Stored data entries:

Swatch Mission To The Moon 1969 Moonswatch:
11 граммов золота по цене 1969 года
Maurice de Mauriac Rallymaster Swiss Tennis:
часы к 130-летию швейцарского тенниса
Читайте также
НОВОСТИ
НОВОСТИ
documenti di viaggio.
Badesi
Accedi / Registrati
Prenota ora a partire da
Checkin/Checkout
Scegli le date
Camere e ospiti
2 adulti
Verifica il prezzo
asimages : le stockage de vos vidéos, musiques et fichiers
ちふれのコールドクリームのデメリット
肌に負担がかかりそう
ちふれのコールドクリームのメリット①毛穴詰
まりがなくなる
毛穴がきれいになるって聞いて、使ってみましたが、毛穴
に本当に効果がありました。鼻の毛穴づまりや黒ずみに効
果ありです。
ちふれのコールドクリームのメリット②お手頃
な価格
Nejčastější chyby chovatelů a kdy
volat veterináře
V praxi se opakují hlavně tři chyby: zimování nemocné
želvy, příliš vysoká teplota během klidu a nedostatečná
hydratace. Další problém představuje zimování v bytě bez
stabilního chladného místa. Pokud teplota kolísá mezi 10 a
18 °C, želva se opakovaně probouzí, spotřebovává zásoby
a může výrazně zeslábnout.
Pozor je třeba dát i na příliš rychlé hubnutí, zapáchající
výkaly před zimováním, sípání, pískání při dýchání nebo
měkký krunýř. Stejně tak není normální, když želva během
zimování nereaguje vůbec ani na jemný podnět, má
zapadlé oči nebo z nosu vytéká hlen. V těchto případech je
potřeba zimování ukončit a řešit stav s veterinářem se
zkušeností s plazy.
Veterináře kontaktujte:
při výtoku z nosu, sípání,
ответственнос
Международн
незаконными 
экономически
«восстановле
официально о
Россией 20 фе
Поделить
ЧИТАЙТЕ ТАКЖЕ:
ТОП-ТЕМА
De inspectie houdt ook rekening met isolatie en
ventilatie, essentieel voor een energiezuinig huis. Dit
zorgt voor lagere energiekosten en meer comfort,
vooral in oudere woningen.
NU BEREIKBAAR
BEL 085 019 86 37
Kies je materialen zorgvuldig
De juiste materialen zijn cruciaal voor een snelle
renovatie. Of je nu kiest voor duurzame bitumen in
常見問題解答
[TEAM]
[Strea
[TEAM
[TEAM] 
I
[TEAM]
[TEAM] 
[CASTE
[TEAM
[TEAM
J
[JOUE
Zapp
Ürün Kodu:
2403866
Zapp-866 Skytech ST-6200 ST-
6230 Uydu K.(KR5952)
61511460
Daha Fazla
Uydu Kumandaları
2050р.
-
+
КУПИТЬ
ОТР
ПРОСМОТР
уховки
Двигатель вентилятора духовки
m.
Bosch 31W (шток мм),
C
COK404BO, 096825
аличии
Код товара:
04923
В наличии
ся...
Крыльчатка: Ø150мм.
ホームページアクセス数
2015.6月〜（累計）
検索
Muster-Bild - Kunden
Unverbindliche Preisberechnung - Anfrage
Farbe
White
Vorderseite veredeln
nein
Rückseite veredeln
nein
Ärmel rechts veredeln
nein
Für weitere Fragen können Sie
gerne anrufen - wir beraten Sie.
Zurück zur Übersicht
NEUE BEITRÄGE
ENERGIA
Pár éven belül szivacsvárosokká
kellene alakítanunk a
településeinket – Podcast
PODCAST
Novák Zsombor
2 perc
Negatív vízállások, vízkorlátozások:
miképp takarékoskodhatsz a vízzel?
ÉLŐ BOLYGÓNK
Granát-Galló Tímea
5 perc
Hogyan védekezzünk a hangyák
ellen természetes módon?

= Work item =
Extract each line from the entries above that contains the string "nosu". Matching is case-sensitive.

= Answer for this exercise =
zapadlé oči nebo z nosu vytéká hlen. V těchto případech je
při výtoku z nosu, sípání,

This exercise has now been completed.